The two-hour setup that saves you weeks
Spend 120 minutes before your next talk:
- Draft the Day 0 email and record the 2-minute recap.
- Build the micro-tool (checklist or explainer paragraph).
- Create a one-page case note template to reuse.
- Schedule the Teams roundtable slot now; write the invite.
- Set up a landing page with your three assets and a calendar link.
- Prepare a five-line call script for hot leads.

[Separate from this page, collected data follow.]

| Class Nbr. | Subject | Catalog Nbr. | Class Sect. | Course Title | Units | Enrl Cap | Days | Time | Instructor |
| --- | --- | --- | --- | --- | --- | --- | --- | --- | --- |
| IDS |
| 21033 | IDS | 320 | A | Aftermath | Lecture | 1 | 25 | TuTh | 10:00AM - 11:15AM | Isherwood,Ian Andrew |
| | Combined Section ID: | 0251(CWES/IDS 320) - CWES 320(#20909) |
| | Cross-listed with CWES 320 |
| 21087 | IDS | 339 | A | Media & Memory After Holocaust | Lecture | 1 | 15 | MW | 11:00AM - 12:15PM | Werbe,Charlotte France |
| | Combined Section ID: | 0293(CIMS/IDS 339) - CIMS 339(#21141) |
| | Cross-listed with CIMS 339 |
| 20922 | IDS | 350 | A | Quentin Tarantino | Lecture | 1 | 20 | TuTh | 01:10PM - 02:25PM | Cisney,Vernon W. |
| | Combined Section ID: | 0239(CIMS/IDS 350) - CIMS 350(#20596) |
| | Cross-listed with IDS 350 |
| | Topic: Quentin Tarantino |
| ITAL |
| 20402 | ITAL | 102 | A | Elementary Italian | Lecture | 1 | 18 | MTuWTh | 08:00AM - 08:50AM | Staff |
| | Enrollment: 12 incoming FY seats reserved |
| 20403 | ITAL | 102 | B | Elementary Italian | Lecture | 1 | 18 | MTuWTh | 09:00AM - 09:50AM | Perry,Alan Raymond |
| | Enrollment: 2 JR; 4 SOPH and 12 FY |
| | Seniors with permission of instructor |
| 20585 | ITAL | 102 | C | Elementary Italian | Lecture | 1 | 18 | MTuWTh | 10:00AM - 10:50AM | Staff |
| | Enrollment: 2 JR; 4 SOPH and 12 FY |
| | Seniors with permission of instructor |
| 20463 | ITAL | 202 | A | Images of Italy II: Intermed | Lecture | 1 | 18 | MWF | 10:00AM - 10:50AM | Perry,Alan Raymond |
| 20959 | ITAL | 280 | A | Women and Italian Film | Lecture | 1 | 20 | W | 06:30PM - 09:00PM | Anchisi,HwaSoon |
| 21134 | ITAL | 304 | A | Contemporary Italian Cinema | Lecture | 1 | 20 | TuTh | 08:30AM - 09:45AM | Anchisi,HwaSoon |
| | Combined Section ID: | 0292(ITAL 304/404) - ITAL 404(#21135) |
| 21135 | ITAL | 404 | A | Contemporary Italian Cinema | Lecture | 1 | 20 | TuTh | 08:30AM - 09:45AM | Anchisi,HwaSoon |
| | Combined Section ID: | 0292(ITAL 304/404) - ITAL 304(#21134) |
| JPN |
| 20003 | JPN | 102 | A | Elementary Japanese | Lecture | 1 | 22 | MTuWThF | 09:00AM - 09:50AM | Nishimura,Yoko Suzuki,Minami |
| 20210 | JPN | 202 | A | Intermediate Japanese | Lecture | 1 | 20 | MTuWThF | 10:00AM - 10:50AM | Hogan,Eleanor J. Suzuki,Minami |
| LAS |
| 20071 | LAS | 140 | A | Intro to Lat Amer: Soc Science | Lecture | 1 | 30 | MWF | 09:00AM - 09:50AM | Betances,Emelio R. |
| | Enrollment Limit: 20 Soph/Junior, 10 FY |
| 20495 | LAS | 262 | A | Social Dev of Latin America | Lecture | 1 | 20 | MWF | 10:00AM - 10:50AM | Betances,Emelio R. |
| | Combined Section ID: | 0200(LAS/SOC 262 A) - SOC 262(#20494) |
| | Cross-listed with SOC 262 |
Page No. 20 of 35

Now your post-event barrister client follow up runs like clockwork.
Sample copy you can steal
LinkedIn connection note (300 characters):
“Thanks for joining the session on [topic]. Here’s a 10-point triage checklist we mentioned. If you’re seeing any live matters in this space, happy to do a 15-minute sense-check this week.”
Two-minute call script:
“Thanks for the time. Thirty-second recap of your issue. Two options with trade-offs. My recommendation. Next step we can take in the next 48 hours.”
Roundtable wrap email (90–110 words):
“Great discussion today. Attached is the one-pager of takeaways and a client-safe paragraph you can paste into emails. If you want the template letter/order we discussed, reply ‘template’ and I’ll send a version tailored to your sector.”